Trail of Bits (ToB) reported a similar gap. While they had flagged rounding risks in a different pool type (Linear Pools) in their 2021 audit, their September 2022 review of the hacked ComposableStablePool had the underlying Stable Math library "explicitly out of scope".

ToB emphasised that this class of arithmetic bug was not considered a primary threat vector when the code was originally written. The industry focus at the time was on access control flaws and private key compromise. Attackers have since "become more sophisticated".

The protocol was suffering from "battle-tested bias". With Balancer's core team focused on the V3 launch, V2 was in "maintenance mode," making its legacy components a prime target for attackers hunting for vulnerabilities missed by elite researchers.


Regulatory Takeaway

This event provides three primary insights for supervisors assessing protocol risk.

  • Audit Scope is Not Continuous: A protocol's "audited" status is not monolithic. Supervisors must scrutinise which components were audited and when. The Balancer exploit is a primary example of this risk. The vulnerable component, ComposableStablePool, was not part of the protocol's original, heavily reviewed design. OpenZeppelin noted that this code was added after their audits concluded. Similarly, Trail of Bits stated their 2022 review of this component had the underlying math library "explicitly out of scope". This shows how new features or minor overrides added post-audit can introduce systemic vulnerabilities that are not covered by any prior report.
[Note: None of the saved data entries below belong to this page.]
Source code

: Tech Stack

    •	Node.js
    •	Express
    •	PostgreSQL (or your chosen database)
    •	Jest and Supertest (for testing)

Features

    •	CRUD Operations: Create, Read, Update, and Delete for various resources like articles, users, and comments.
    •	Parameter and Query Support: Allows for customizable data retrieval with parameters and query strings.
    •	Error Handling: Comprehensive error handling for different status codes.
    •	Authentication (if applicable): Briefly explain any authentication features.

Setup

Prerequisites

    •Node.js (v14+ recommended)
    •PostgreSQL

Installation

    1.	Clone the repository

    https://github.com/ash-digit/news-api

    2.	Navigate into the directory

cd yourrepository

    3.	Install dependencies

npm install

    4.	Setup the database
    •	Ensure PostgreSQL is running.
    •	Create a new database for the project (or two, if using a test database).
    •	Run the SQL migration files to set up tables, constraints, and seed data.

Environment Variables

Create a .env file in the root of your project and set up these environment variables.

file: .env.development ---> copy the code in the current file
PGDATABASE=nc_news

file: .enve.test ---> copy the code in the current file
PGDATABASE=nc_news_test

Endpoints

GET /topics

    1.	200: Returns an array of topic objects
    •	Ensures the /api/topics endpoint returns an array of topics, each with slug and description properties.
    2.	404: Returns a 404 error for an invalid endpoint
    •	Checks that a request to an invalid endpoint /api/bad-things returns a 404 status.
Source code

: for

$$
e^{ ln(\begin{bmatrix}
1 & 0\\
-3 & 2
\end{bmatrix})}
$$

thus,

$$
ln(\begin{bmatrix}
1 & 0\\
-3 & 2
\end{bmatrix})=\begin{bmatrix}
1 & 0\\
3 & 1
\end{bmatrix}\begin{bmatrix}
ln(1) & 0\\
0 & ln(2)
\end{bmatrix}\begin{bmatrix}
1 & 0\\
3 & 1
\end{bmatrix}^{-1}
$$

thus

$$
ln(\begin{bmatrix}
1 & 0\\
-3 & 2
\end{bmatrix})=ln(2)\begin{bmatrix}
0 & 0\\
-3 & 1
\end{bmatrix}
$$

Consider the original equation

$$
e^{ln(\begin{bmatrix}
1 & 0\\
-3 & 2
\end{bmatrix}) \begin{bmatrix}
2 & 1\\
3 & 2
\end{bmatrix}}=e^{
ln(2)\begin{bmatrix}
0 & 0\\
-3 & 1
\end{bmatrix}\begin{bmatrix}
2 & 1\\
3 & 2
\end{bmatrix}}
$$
  • 'Battle-Tested' Is a Liability: This incident proves that legacy code, especially when in "maintenance mode" or superseded by newer versions (like Balancer V3), creates a distinct risk vector. This code suffers from "battle-tested bias": elite security researchers and auditors often skip it, assuming it is stable or that all bugs have been found. Meanwhile, this exact code is a prime target for sophisticated attackers, who hunt for complex arithmetic edge cases that the industry at large "did not consider a significant risk" years ago when the code was written.

  • Systemic Contagion and the Decentralisation Trade-Off: The exploit of a single protocol (Balancer V2) forced a full, coordinated chain halt on Berachain and emergency asset freezes by third-party issuers (Monerium) and chains (Sonic Labs). This demonstrates that vulnerabilities in core DeFi "money legos" represent a direct systemic risk to the ecosystems built upon them. This incident also forces a direct confrontation with the trade-offs between decentralisation and user protection. The vulnerability stemmed from a decentralised protocol. However, the only effective emergency responses were highly centralised and coordinated actions. Validators halting a chain and issuers freezing assets are non-decentralised interventions. This reveals a core tension: when a crisis hits, ecosystem actors are forced to choose between ideological decentralisation and the practical, centralised actions required to protect retail users and contain financial losses.

Threat Evolution: The attack vector itself, amplifying a minor arithmetic edge case, confirms that threat actors are moving beyond common logic flaws. They are now systematically hunting for complex, mathematical edge cases that were previously considered theoretical or unprofitable.